**PROMPT**
Copy out every line from the records that includes "деталь".

(Transcribed page contents)
##########

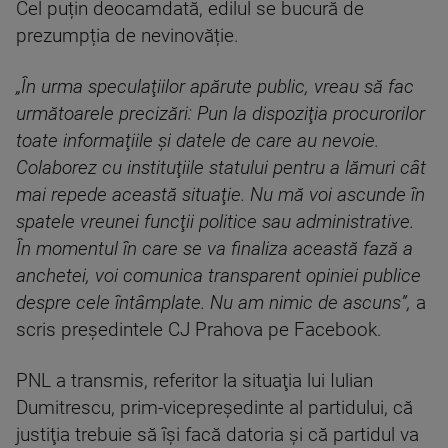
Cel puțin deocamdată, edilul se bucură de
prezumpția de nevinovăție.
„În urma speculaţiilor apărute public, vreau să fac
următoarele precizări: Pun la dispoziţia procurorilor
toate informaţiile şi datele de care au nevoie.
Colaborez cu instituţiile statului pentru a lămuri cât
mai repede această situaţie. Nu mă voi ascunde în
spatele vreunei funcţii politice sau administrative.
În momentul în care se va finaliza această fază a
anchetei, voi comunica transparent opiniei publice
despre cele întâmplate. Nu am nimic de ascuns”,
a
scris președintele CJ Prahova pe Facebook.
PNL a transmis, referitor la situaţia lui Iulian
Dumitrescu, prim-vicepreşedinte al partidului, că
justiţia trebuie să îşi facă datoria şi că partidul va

##########

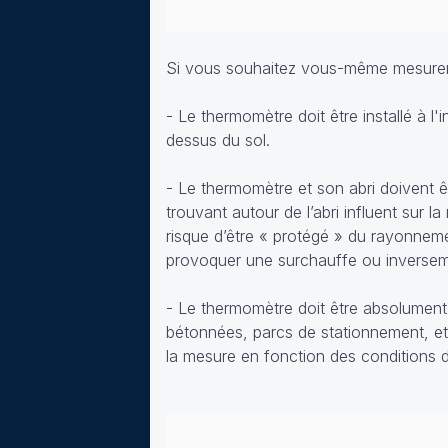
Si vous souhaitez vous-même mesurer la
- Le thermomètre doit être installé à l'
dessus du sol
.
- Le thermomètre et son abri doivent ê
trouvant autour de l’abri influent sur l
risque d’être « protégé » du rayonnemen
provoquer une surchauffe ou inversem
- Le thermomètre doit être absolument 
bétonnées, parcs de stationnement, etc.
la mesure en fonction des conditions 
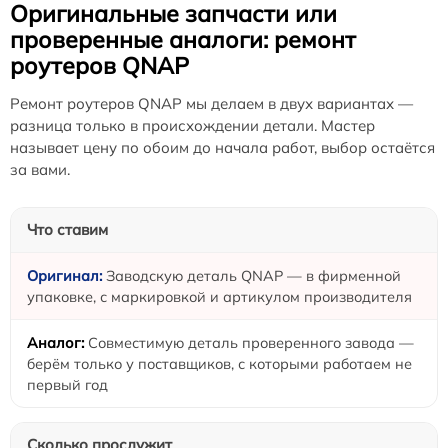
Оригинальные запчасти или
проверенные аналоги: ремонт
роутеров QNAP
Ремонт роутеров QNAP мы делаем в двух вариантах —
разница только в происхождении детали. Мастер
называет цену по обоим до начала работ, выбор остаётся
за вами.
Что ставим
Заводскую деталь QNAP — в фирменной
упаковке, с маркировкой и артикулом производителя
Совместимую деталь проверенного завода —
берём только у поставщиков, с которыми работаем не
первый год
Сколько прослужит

##########

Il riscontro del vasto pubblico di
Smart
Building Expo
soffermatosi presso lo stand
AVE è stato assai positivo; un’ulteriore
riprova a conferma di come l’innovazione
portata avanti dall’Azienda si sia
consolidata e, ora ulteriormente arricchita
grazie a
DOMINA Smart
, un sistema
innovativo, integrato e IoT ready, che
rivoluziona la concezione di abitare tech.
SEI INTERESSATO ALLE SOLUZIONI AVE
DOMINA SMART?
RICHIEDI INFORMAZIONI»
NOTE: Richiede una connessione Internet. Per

##########

**EXERCISE OUTPUT**
Заводскую деталь QNAP — в фирменной
Совместимую деталь проверенного завода —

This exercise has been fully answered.